Travessia do tempo.
Tem um quê de mistério as manhãs. Instantes dúvida. Nunca sei por exemplo, se na passagem da hora, ainda posso dizer bom dia, ou já se faz boa tarde. O que é do mundo entre uma coisa e outra? Indecisão, travessia.
Vovó falou agora que ela, ela e as amigas, ficavam olhando o trem que passava em Duas estradas, cidadezinha que nasceu. O trem cortava aquelas terras e ia até Recife. Já sabiam os horários, olhar era a diversão. No pensar infantil, ela contando, achava que se colocasse uma pedra em frente ao trem, nem que uma pedrinha pequena, aquele tremzarrão ia bater e quebrar, e chacolejar.

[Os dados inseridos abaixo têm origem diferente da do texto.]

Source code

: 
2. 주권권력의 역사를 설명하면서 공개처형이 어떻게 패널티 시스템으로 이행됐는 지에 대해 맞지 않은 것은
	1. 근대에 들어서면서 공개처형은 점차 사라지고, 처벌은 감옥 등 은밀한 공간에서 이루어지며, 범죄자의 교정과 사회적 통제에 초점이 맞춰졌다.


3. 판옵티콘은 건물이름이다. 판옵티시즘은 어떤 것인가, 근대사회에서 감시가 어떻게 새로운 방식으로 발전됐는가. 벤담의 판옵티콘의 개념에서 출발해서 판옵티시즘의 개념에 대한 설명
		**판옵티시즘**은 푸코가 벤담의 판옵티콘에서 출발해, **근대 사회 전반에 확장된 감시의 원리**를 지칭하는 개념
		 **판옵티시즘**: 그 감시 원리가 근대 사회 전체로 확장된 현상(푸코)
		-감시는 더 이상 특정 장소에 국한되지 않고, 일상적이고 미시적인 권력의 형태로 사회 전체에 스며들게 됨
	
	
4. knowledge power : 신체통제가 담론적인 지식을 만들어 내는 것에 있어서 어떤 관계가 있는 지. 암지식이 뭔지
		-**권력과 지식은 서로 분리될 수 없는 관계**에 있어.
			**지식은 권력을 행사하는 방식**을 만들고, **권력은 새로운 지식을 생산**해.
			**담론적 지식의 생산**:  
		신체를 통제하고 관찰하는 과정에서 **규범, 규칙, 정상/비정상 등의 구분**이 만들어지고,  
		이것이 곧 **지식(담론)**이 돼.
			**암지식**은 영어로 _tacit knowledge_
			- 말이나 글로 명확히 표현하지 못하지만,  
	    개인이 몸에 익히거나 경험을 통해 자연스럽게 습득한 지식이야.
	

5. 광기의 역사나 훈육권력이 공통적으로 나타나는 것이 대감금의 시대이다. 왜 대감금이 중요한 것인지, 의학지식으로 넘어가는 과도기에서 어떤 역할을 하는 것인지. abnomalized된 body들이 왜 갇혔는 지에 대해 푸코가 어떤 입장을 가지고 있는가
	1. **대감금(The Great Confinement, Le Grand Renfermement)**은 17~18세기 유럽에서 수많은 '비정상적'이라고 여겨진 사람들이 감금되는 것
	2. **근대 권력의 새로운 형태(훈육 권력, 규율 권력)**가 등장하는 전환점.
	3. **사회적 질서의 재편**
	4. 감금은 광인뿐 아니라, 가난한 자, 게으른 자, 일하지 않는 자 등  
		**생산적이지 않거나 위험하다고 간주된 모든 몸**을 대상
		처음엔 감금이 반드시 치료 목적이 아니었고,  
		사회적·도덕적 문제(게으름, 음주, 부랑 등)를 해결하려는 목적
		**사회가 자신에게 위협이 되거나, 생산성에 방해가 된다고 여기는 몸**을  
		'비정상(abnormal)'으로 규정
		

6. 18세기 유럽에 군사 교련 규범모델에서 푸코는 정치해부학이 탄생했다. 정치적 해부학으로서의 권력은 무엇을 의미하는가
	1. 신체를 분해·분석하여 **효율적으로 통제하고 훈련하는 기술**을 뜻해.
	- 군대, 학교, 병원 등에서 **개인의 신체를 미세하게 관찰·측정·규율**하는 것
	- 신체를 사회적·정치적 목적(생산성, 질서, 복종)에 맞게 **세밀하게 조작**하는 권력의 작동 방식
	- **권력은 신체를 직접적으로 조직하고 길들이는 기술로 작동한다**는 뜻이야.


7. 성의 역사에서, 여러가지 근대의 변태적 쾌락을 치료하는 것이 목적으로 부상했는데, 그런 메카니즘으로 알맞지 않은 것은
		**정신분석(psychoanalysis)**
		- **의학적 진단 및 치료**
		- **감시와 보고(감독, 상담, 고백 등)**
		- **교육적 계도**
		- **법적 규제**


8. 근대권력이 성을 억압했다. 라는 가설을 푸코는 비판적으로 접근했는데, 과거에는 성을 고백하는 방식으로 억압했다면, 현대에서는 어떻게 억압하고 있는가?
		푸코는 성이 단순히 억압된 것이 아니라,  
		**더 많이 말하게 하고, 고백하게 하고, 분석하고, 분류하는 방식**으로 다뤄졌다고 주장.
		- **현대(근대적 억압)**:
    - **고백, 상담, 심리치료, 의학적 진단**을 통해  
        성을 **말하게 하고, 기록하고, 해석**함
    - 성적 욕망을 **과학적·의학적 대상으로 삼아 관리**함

Nunca andei de trem, um dia quem sabe.
Na época do ensino médio, descobri que o prédio onde eu estudava, fiz o técnico, foi no passado um lugar onde os trens iam pra se consertar.
Aparentemente da "Great Western of Brazil Railway" . Na parede tinham alguns retratos de figuras importantes, uns ingleses de bigode, um trem remanescente, enferrujado... não sei a coisa ao certo, mas deve ter sido na leva de industrialização do país, o nordeste devia ser uma boa rota, imagino.
As vezes quando tava tudo difícil, sei lá, as matérias tavam me comendo o juízo, as coisas, as pessoas...eu saia pra tomar um ar e ficava me imaginando de olhos fechados, ouvindo "Trem azul". Afastava da memória a visão daquele trem-morte na minha frente, desfeito pelo tempo, como se o escuro da minha visão, e o colorido do Clube da esquina, dessem pro trem e pra mim, um ânimo, um cruzar as paragens todas do país com força e vida infinita.
Pensando, fiquei sabendo, é isso, o tempo é a nossa travessia. Olha-se pela janela e não se reconhece as horas, mas não é por mal, a vida vai circular rotunda, gira, volta, conserta, segue.